Sample set of keys is also added.
Algorithm to maximize and minimize the arithmetic expressions by adding missing * and + signs. I.e., given a list of numbers, e.g. 2 1 3 4, calculate the maximizing placement of operations. E.g. minimum is (2×1)+(3+4)=9, and maximum is (2+1)×3×4=36.
- Depth-first search, recursive and non recursive implementation with stack. Also, prints each vertex discovery and finishing times.

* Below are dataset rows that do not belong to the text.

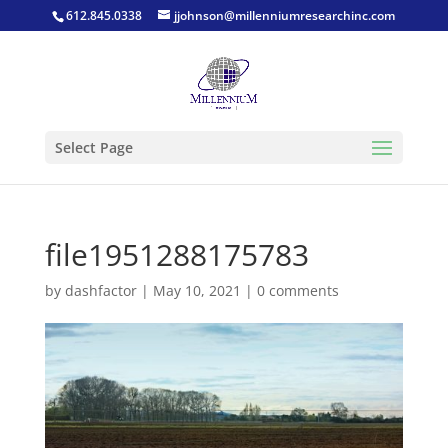
612.845.0338
jjohnson@millenniumresearchinc.com
Select Page
file1951288175783
by
dashfactor
|
May 10, 2021
|
0 comments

- Breadth-first search, recursive implementation.
Sample graph is also added.
- Edit distance - implementation of Damerau–Levenshtein distance - distance between two strings, i.e., finite sequence of symbols, given by counting the minimum number of operations needed to transform one string into the other, where an operation is defined as an insertion, deletion, or substitution of a single character, or a transposition of two adjacent characters.
- DBSCAN - pure and simple implementation from pseudocode.
- OPTICS - implementation produces hierarchical structure of the clusters by creating dendrogram and examining steep down and steep up areas.
- LU-factorisation - function that performs LU-factorisation of a given matrix A = LU.
- Gaussian elimination - implementation of partial pivoting in the Gauss elimination method.
- Curve fitting - simple 2 degree polynomial fit.
- Gradient descent - implementation of Gradient Descent algorithm with example function and initial guess.
- Jacobi method - function that solves the system of linear equations using Jacobi method. The function takes a sparse matrix and a right-hand side vector.
- 1D Laplacian matrix - function that generates 1D Laplace matrix using Dirichlet boundary conditions.
- 2D Laplacian matrix - function that generates 2D Laplace matrix using Dirichlet boundary conditions.
- Conjugate gradient method - Conjugate Gradient method with preconditioning for solving sparse linear systems. Is location under other project here.